Monday, March 5, 2012

Water and the Extreme Illusion of Abundance, Last

The combination of the illusion of abundant water and the lack of an ethic for water in America create a dangerous situation. By ‘ethic’ I mean the stewardship ideal. For example, if people could see how closely their children’s and grandchildren’s well-being is tied to the health of the land and water, personal ethics would drive them to cooperate not only on behalf of their families and communities but also for the natural world they inhabit.

We use four times the amount of water, per person, today, than we did in 1950. The lack of a water/environmental ethic plus the illusion of abundance, blind us to how our own back yard garden hose connects to the bigger picture. With a shared water ethic, we could live well, with much less water.

Also since 1950, the demand for water globally has more than tripled, the number of major dams worldwide going from 5,00 to 45,000.

Tho, 70% of our Earth’s surface is water, most of it, 97% is salt water. Much of the remaining 3% that is fresh is held in snow and glaciers, leaving about 1% available. Unabated pollution is reducing the purity of the invaluable 1%. While climate change is shrinking the glaciers and snow packs and contributing to long-term droughts, unseasonable floods and rising sea levels.

Human populations are burgeoning, so that by 2020, it is estimated that 35 nations will experience severe water shortages, while there is the same amount of water on our planet now as there was thousands of years ago. Now is the time to act. Lot’s can be done. Villagers in the small Chilean coastal town of Chungungo, working with Canadian engineers, have installed huge mesh nets in the mountain above the village to act like eucalyptus trees and catch coastal fog. The droplets are funneled into pipes that carry the water to the village.

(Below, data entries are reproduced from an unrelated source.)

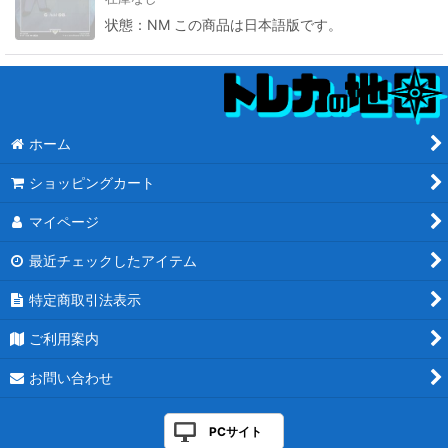
状態：NM この商品は日本語版です。
ホーム
ショッピングカート
マイページ
最近チェックしたアイテム
特定商取引法表示
ご利用案内
お問い合わせ
PCサイト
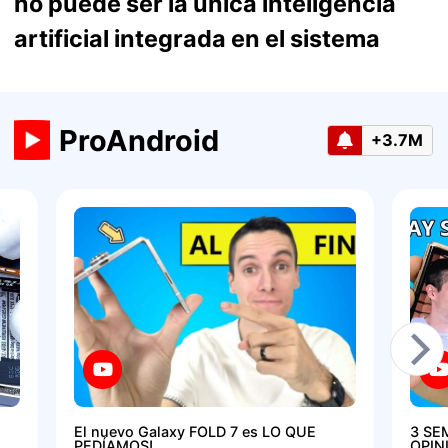
no puede ser la única inteligencia
artificial integrada en el sistema
ProAndroid
+3.7M
El nuevo Galaxy FOLD 7 es LO QUE
3 SE
PEDÍAMOS!
OPIN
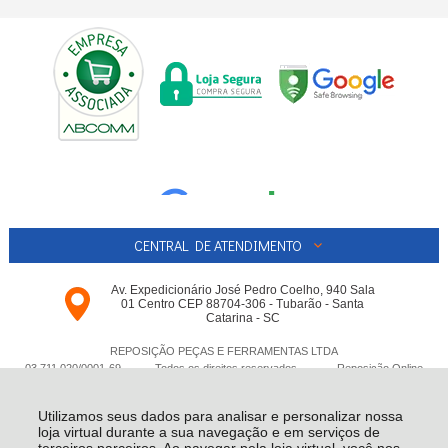
CENTRAL DE ATENDIMENTO
Av. Expedicionário José Pedro Coelho, 940 Sala
01 Centro CEP 88704-306 - Tubarão - Santa
Catarina - SC
REPOSIÇÃO PEÇAS E FERRAMENTAS LTDA
03.711.020/0001-­69 - Todos os direitos reservados
-
Reposição Online
-
2026
Utilizamos seus dados para analisar e personalizar nossa
loja virtual durante a sua navegação e em serviços de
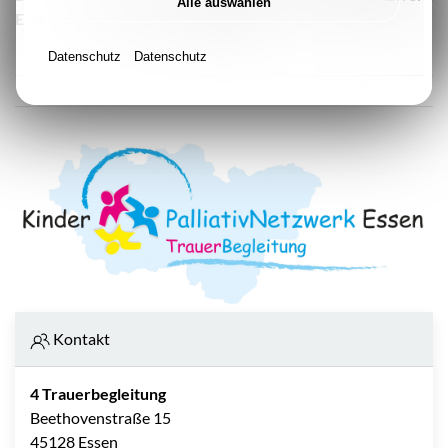
Alle auswählen
Essen ist ein kostenloses Angebot.
Datenschutz
Datenschutz
Kontakt
4 Trauerbegleitung
Beethovenstraße 15
45128 Essen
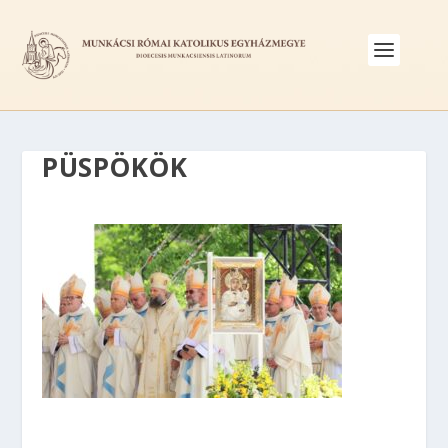
PÜSPÖKÖK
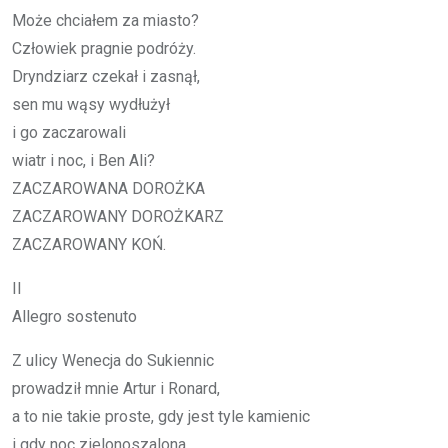
Może chcia­łem za mia­sto?
Czło­wiek pra­gnie po­dró­ży.
Dryn­dziarz cze­kał i za­snął,
sen mu wąsy wy­dłu­żył
i go za­cza­ro­wa­li
wiatr i noc, i Ben Ali?
ZA­CZA­RO­WA­NA DOROŻKA
ZA­CZA­RO­WA­NY DOROŻKARZ
ZA­CZA­RO­WA­NY KOŃ.
II
Al­le­gro so­ste­nu­to
Z uli­cy We­ne­cja do Su­kien­nic
pro­wa­dził mnie Ar­tur i Ro­nard,
a to nie ta­kie pro­ste, gdy jest tyle ka­mie­nic
i gdy noc zie­lo­no­sza­lo­na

Jerome Priscoli, senior adviser at the US Army Corps of Engineers Institute for Water Resources, adds that “The symbolic content of water as cleansing, healing, rebirth, and reconciliation can provide a powerful tool for cooperation and symbolic acts of reconciliations so necessary to conflict resolution in other areas of society…. Rekindling the sense of sacred water…is one way to facilitate the escalation of debate on water cooperation to higher levels and thus impact the capacity to reach cooperation and manage conflict.”